How Can Bad Credit Affect Mortgage Terms?

Stop. Before you use that charge card again, or blow off that bill payment, think about how it might affect your home.

The issue here is your credit rating, and what's at stake is your ability to buy a home or keep the one that you're in. Too many homeowners have seen bad credit affect mortgage conditions, and that can make the difference between owning the roof over your head or spending your life dependent on landlords.

The impact of bad credit on your mortgage may be felt in a variety of ways, as the next section will describe.

How Can Bad Credit Affect Mortgage Terms?

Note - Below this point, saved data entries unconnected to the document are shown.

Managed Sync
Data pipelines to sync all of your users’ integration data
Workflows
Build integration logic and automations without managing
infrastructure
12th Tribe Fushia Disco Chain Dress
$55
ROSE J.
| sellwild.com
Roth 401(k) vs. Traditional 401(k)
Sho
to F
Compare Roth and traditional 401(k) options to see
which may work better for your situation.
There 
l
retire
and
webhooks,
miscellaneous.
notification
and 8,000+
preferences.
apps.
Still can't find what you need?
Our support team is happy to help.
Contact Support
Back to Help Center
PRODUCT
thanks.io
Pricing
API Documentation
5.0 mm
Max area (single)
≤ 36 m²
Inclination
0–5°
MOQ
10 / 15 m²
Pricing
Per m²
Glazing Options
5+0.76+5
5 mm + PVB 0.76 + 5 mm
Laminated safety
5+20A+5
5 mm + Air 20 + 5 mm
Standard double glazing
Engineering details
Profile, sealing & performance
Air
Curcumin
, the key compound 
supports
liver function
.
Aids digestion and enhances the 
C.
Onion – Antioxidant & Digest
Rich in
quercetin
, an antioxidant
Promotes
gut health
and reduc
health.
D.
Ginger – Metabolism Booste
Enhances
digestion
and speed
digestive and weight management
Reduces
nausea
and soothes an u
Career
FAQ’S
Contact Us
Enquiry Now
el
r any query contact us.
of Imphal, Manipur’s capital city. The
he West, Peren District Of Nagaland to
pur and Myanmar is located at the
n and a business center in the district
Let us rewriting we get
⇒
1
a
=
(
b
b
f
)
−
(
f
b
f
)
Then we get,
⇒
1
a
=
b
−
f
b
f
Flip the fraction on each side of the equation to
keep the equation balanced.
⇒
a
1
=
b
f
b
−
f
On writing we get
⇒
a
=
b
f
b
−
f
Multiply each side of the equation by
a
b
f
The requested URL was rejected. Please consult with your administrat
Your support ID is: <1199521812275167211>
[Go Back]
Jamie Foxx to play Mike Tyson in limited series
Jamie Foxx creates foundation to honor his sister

You might see bad credit affect mortgage terms in any or all of the following ways:

Availability of mortgages

Lenders tightened standards in reaction to the housing crisis, and even several years later, it still takes pretty good credit to qualify for a mortgage. For example, even with FHA mortgages, which are intended to make housing more widely available, the average credit score of FHA borrowers in the third quarter of 2015 was 681. Less than five percent of FHA mortgages went to borrowers with credit scores below 620. Back in 2009, nearly 25 percent of FHA loans were going to borrowers with such low credit scores. This is indicative of how lenders have tightened their standards since then, and that's not just true of FHA loans. Borrowers with low credit scores can expect a cold reception from lenders for any type of mortgage.

Size of down payment

Even if you qualify for a loan, you may be expected to put up a larger down payment if you do not have a strong credit rating. That extra equity up front serves as protection to the lender against the possibility that they may have to foreclose on the house, a possibility lenders view as more likely for home buyers with weaker credit scores. Having to save up for a larger down payment could delay when you are able to buy a house, and that delay could prove very costly if you miss out on today's extraordinarily low mortgage rates.

Mortgage insurance premiums

Another way lenders protect themselves in certain mortgage programs is through mortgage insurance, which insures the backer of the loan against the borrower's failure to repay. As you might expect, the greater the risk your credit score indicates that you are, the higher the premium on this insurance is likely to be.

Higher interest rates

Lenders factor default risk in when they set mortgage rates, so naturally customers with the best credit typically qualify for the lowest interest rates. With less-than-perfect credit, you may still qualify for a loan, but it could cost you more in interest – and that's an extra expense you may be paying for the next 30 years.

Loss of refinancing flexibility

Refinancing can give you the flexibility to make your mortgage more manageable in a variety of ways, including taking advantage of lower interest rates, making monthly payments more affordable by stretching your remaining balance over a longer time, or reducing total interest cost by shortening the loan. If your credit score deteriorates though, you may not qualify for refinancing, leaving you with no flexibility to change your original loan terms.

As you can see, bad credit can cost you in a variety of ways – in your ability to buy a home, in how much it costs to buy a home, or in your ability to keep your home once you are in it. Measured against the effort required to maintain or improve your credit, those costs are well worth avoiding.